• Requirement
State how many lines in the listing below hold the string "recommendations"; nothing else is wanted.

• Exercise data
—————

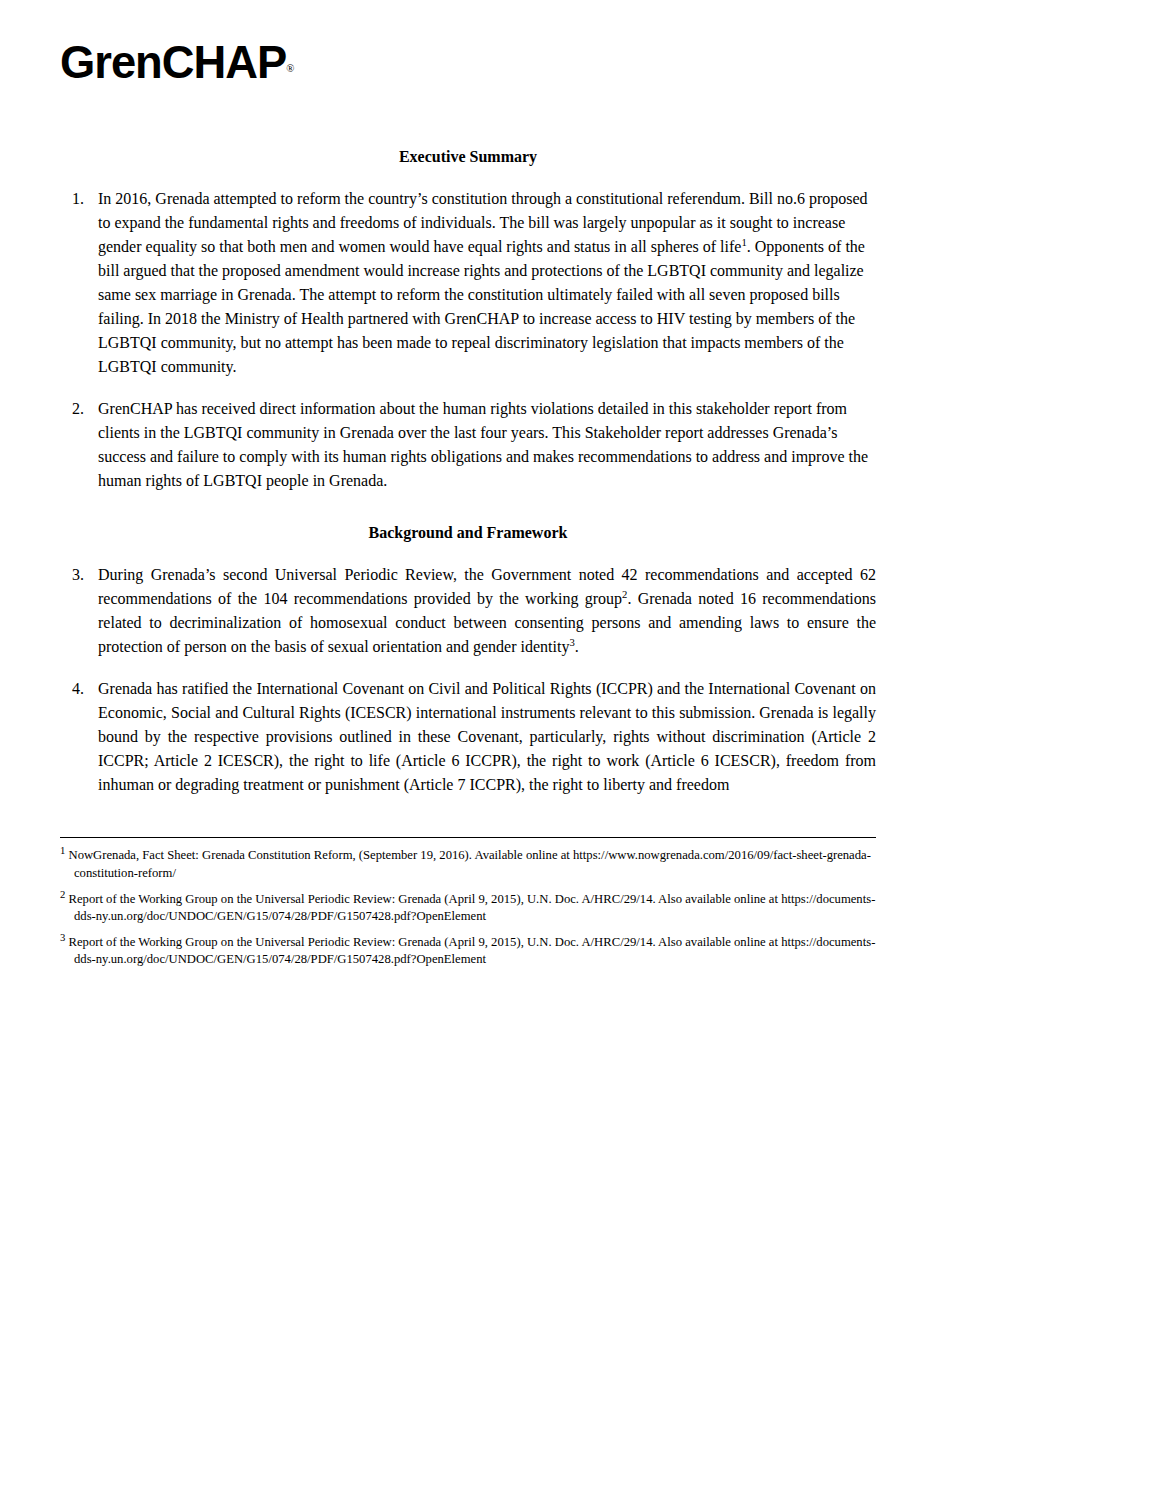GrenCH AP®
Executive Summary
In 2016, Grenada attempted to reform the country’s constitution through a constitutional referendum. Bill no.6 proposed to expand the fundamental rights and freedoms of individuals. The bill was largely unpopular as it sought to increase gender equality so that both men and women would have equal rights and status in all spheres of life1. Opponents of the bill argued that the proposed amendment would increase rights and protections of the LGBTQI community and legalize same sex marriage in Grenada. The attempt to reform the constitution ultimately failed with all seven proposed bills failing. In 2018 the Ministry of Health partnered with GrenCHAP to increase access to HIV testing by members of the LGBTQI community, but no attempt has been made to repeal discriminatory legislation that impacts members of the LGBTQI community.
GrenCHAP has received direct information about the human rights violations detailed in this stakeholder report from clients in the LGBTQI community in Grenada over the last four years. This Stakeholder report addresses Grenada’s success and failure to comply with its human rights obligations and makes recommendations to address and improve the human rights of LGBTQI people in Grenada.
Background and Framework
During Grenada’s second Universal Periodic Review, the Government noted 42 recommendations and accepted 62 recommendations of the 104 recommendations provided by the working group2. Grenada noted 16 recommendations related to decriminalization of homosexual conduct between consenting persons and amending laws to ensure the protection of person on the basis of sexual orientation and gender identity3.
Grenada has ratified the International Covenant on Civil and Political Rights (ICCPR) and the International Covenant on Economic, Social and Cultural Rights (ICESCR) international instruments relevant to this submission. Grenada is legally bound by the respective provisions outlined in these Covenant, particularly, rights without discrimination (Article 2 ICCPR; Article 2 ICESCR), the right to life (Article 6 ICCPR), the right to work (Article 6 ICESCR), freedom from inhuman or degrading treatment or punishment (Article 7 ICCPR), the right to liberty and freedom
1 NowGrenada, Fact Sheet: Grenada Constitution Reform, (September 19, 2016). Available online at https://www.nowgrenada.com/2016/09/fact-sheet-grenada-constitution-reform/
2 Report of the Working Group on the Universal Periodic Review: Grenada (April 9, 2015), U.N. Doc. A/HRC/29/14. Also available online at https://documents-dds-ny.un.org/doc/UNDOC/GEN/G15/074/28/PDF/G1507428.pdf?OpenElement
3 Report of the Working Group on the Universal Periodic Review: Grenada (April 9, 2015), U.N. Doc. A/HRC/29/14. Also available online at https://documents-dds-ny.un.org/doc/UNDOC/GEN/G15/074/28/PDF/G1507428.pdf?OpenElement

—————

• The completed task
2